> Document text
----------
Specific words were understood to have been changed to cover up the fact that surveillance officers had wrongly identified Mr de Menezes as terror suspect Hussein Osman.

Alterations were hastily made to amend the wording of the official log once the shocking truth emerged that the dead man was not, in fact, the extremist wanted in connection with the failed 21 July Tube bombings.

This was in a bid to pass the blame for the shooting on to the firearms officers who actually shot the electrician and on to senior officers at Scotland Yard who were in charge of the operation.

These revelations are reportedly contained in the report of the Independent Police Complaints Commission (IPCC).

However, sources quoted by the News of the World allege that the IPCC report reveals that the log was altered from "it was Osman" to read instead "and it was not Osman".

The alteration should have been signed but was not. This was regarded as a clumsy error by the IPCC investigators. Their report says: "This looks like an attempt to try to distance Special Branch from the decision [to shoot de Menezes].


Bit by bit, the truth is coming out. With this leak, hopefully it won't be too long before the whole report is obtained by a newspaper so we can read its conclusions in full. This revelation however is damning: Special Branch wrongly identified de Menezes as the suspect they were meant to be monitoring, then an officer or officers changed the log once the mistake had been noticed. This still doesn't discount the theory that de Menezes was shot to show that the police were brutally cracking down, and to prove to the tabloids and to the government that they were doing something about the apparent security threat. Why else would they let a man they regarded as a suicide bomber get on a bus, then get off and get back on without apprehending him? Why did they let him enter a tube station when only the day before this man apparently tried to blow himself up on a tube train/bus? The whole operation was an absolute shambles. When they realised their horrible mistake, they either planted witnesses which lied to the media, or paid them off.
----------
> Record set
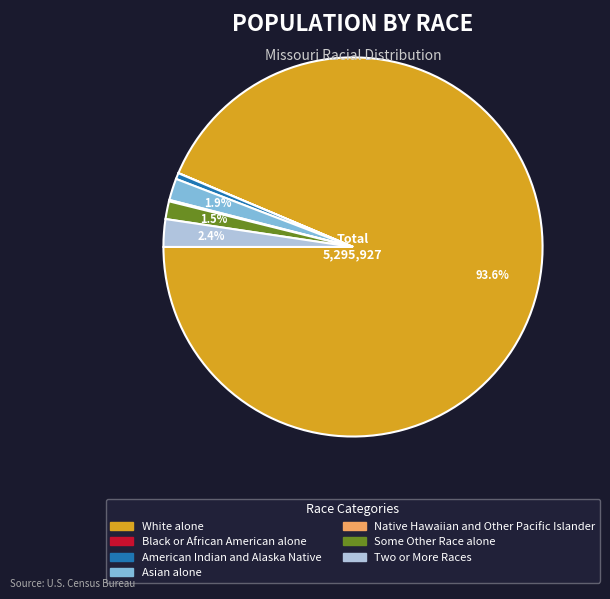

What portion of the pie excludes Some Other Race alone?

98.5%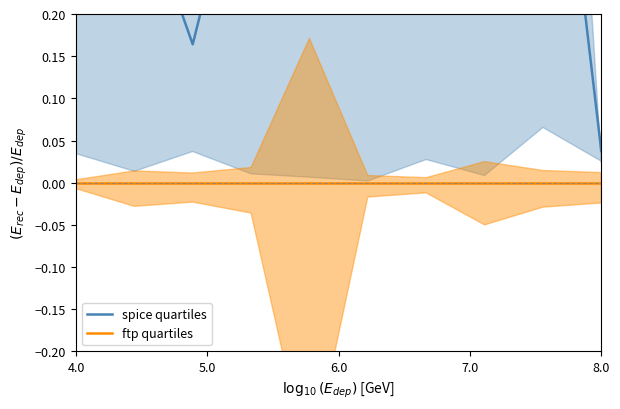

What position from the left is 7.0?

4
----------
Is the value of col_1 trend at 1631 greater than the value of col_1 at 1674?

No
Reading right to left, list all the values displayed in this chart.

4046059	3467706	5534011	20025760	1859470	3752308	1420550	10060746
----------
> What to do
[A] Transcribe the passage about the de Menezes shooting log from "This was in" up to and including "shoot de Menezes].".
[B] In the passage about the de Menezes shooting log, why was the wording of the official log changed? Answer in one to three sentences.
[C] Resume the passage about the de Menezes shooting log from where it stops.

> Responses by item number
[A]
This was in a bid to pass the blame for the shooting on to the firearms officers who actually shot the electrician and on to senior officers at Scotland Yard who were in charge of the operation.

These revelations are reportedly contained in the report of the Independent Police Complaints Commission (IPCC).

However, sources quoted by the News of the World allege that the IPCC report reveals that the log was altered from "it was Osman" to read instead "and it was not Osman".

The alteration should have been signed but was not. This was regarded as a clumsy error by the IPCC investigators. Their report says: "This looks like an attempt to try to distance Special Branch from the decision [to shoot de Menezes].

[B] The wording was changed to cover up the fact that surveillance officers had wrongly identified Mr de Menezes as terror suspect Hussein Osman. It was also an attempt to pass the blame for the shooting on to the firearms officers who shot him and the senior Scotland Yard officers in charge of the operation.

[C]
Which brings us, once again, to Sir Ian Blair. The above does somewhat clear him of being involved in what now appears to be a cover-up, and a source has told the Guardian that the IPCC does not believe there was a cover-up instigated from up high. That seems increasingly unlikely, as it appears it was the lower-level officers themselves that did, and didn't bother informing the Met's chief. The highest ranking officer involved could therefore be Cressida Dick, who was in charge of the whole operation. However, "Sir" Ian Blair is by no means out of the dock yet. His explanation, given to the Guardian, that the Met was "transfixed" on finding the four failed suicide bombers stopped them from correcting the lies told to the media is bullshit:

"Clearly the Met could have taken the decision on the Saturday when we recognised that we had killed an innocent man, we could have put the record straight," Sir Ian said in one of a series of interviews with the Guardian during his first year as commissioner. "In a terrible way, the Met was transfixed on other things. It was transfixed on: where are these bombers? And therefore, in a dreadful way, we did not see the significance of that."


Yet the Met was able to announce that it had made a terrible mistake on the Saturday. It would have obviously have known then that de Menezes neither had a bomb belt, nor was he wearing a heavy jacket. It can be excused knowing that it was an actually an officer jumping the barrier and not de Menezes, but for not correcting the first two mistakes at the same time is inexcusable, fixated on catching the suicide bombs suspects or not. It would have taken exactly a minute extra. When apologising for making a terrible mistake which cost a life and correcting misinformation which would have taken a minute extra is stopped by a fixation that other officers were handling, something is badly wrong.